Cuba pulls veteran correspondent’s credentials

New York, September 7, 2011–The Committee to Protect Journalists condemns the Cuban government’s decision to not renew press credentials held by a 20-year veteran correspondent for the Spanish daily El País and radio network Cadena SER. Mauricio Vicent, whose access to official events had been restricted by the government for the past year, is now prohibited from reporting stories from Cuba, according to El País

“Withdrawing Mauricio Vicent’s press card is an act of censorship by a government that still can’t stomach independent reporting,” said Carlos Lauría, CPJ’s senior program coordinator for the Americas. “The authorities must lift all restrictions on Vicent and renew his press credentials immediately.”

Press credentials are required in order to work legally as a foreign journalist in Cuba. The official International Press Center, which is part of Cuba’s Foreign Ministry, accused Vicent of violating government’s ethics and objectivity regulations, according to El País. In published comments, the newspaper’s editors said they “energetically reject the Cuban government’s accusations” and consider Vicent’s work to be an “example of professionalism, impartiality, and balance.”

Vicent’s plans and those of El País were not immediately clear.
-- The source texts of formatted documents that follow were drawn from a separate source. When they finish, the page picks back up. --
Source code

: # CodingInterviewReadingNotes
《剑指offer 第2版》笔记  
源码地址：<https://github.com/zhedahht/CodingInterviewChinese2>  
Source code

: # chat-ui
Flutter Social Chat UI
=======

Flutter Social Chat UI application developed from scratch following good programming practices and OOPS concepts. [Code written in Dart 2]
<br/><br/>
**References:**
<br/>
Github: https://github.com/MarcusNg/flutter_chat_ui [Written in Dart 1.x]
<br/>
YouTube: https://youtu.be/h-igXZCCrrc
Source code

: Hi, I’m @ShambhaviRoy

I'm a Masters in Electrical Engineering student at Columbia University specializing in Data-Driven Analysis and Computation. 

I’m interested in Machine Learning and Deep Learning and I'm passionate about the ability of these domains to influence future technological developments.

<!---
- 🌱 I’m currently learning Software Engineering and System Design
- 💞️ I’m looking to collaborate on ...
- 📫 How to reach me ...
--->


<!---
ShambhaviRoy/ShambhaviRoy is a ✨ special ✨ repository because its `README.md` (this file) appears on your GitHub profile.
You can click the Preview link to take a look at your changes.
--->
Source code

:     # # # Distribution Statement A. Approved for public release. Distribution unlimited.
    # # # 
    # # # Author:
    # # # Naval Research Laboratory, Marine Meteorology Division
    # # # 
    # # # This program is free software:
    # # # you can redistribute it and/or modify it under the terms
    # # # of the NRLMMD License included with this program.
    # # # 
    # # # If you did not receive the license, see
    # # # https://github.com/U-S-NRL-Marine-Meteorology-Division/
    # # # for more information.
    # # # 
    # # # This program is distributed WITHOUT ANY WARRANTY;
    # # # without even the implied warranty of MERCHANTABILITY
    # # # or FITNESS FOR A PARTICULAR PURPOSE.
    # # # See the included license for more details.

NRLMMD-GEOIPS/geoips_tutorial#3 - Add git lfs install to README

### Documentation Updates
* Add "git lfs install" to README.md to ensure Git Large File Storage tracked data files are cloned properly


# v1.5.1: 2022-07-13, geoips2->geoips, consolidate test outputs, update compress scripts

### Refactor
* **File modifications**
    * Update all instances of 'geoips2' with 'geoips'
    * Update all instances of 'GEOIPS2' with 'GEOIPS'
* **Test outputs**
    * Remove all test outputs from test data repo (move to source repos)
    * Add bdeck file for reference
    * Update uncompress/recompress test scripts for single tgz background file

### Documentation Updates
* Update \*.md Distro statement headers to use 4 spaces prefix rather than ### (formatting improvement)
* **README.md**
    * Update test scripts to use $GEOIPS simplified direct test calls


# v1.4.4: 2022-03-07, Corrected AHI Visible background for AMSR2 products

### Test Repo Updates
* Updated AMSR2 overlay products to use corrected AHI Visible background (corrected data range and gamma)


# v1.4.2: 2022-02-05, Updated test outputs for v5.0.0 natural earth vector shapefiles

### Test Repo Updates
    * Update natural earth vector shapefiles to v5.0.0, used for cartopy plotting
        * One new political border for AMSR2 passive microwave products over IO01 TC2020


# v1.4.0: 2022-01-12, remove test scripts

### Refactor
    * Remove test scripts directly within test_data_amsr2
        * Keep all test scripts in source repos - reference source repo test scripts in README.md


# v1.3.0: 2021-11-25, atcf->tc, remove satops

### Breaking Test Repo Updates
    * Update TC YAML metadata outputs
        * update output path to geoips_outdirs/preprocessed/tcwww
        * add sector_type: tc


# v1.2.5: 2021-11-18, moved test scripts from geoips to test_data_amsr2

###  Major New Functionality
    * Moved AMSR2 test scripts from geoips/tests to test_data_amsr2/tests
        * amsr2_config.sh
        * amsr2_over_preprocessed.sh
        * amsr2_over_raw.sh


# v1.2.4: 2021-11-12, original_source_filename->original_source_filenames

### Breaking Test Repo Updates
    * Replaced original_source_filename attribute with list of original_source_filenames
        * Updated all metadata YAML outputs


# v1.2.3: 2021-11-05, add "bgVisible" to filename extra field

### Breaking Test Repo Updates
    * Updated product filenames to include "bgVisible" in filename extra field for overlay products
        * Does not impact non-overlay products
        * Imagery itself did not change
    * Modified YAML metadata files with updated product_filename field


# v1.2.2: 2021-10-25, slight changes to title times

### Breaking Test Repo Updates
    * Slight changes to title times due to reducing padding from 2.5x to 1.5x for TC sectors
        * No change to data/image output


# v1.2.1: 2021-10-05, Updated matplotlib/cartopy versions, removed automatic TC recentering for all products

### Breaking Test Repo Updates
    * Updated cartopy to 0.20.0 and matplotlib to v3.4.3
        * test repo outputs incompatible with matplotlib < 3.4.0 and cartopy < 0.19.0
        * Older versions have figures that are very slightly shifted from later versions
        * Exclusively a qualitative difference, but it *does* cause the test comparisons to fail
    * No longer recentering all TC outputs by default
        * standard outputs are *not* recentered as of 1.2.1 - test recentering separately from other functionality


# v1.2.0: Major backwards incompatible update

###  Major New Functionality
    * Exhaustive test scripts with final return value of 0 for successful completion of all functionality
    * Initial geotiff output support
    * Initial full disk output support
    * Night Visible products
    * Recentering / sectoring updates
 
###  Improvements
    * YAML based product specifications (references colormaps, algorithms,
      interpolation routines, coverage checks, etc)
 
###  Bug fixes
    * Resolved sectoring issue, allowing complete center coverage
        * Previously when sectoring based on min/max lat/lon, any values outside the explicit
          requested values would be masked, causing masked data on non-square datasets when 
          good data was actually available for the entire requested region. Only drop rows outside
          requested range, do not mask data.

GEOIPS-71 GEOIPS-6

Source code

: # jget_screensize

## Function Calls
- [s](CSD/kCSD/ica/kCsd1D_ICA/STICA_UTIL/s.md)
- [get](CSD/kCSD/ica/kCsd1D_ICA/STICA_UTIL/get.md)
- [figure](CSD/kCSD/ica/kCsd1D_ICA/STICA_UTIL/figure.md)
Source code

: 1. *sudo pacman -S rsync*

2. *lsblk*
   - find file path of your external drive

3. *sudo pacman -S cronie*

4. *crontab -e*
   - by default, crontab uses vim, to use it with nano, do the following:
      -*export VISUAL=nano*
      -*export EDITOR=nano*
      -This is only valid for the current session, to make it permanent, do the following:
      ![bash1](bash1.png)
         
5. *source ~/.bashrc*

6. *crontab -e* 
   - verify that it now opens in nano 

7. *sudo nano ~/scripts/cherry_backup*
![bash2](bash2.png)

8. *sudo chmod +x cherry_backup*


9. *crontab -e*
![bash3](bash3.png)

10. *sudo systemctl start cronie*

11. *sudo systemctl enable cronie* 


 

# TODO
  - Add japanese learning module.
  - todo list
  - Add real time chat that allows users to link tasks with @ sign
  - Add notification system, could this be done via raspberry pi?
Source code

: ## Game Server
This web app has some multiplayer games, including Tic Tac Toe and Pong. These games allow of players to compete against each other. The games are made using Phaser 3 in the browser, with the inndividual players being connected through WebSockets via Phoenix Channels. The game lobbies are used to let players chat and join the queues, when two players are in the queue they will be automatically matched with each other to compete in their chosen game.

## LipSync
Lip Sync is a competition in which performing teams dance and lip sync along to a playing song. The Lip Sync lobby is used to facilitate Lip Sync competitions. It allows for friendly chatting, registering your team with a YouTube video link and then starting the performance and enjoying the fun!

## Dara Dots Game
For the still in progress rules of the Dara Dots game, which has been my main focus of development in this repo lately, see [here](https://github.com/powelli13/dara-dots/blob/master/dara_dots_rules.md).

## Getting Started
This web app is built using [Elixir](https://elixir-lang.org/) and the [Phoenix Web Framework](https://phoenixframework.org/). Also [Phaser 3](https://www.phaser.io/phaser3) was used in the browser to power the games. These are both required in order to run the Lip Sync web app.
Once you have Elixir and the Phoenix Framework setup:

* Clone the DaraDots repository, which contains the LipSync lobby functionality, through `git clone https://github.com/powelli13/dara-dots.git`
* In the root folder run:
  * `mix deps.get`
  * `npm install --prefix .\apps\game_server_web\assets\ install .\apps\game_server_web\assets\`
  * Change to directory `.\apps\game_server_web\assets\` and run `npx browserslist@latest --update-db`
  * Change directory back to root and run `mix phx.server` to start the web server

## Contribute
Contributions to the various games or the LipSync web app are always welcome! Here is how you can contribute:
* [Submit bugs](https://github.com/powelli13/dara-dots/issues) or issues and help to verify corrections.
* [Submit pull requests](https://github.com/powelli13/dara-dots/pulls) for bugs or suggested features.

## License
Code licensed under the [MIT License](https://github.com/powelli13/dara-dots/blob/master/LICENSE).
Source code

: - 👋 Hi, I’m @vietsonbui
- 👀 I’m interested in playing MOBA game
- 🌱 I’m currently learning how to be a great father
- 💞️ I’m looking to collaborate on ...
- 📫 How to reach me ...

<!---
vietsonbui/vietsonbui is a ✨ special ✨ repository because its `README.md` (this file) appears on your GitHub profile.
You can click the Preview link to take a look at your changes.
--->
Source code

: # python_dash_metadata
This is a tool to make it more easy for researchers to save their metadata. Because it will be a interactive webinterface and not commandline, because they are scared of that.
The Cuban government has a record of pulling the press credentials of international correspondents who report critically about the island nation. In 2007, the authorities refused to renew the press credentials of correspondents from the Chicago Tribune, the BBC, and the Mexican daily El Universal in reprisal for their critical coverage, CPJ research shows.

More recently, the government has retaliated in other ways against international media. In January, the state television provider stopped offering CNN en Español on the service available in hotels and international business offices, according to the international press. In the months before the decision, state media criticized the network’s coverage of the Cuban exile movement. In April, a state television program accused a Reuters reporter of arranging a meeting between an undercover Cuban agent and a U.S. diplomat whom it claimed was a CIA operative, The Associated Press reported. Reuters categorically denied the accusations.

The International Press Center’s website states that 24 foreign correspondents now work in Cuba. As Cuba implements economic reforms and prepares to introduce high-speed Internet, freedom of expression continues to be met with a policy of repression that stifles the free flow of information, a 2011 CPJ special report found.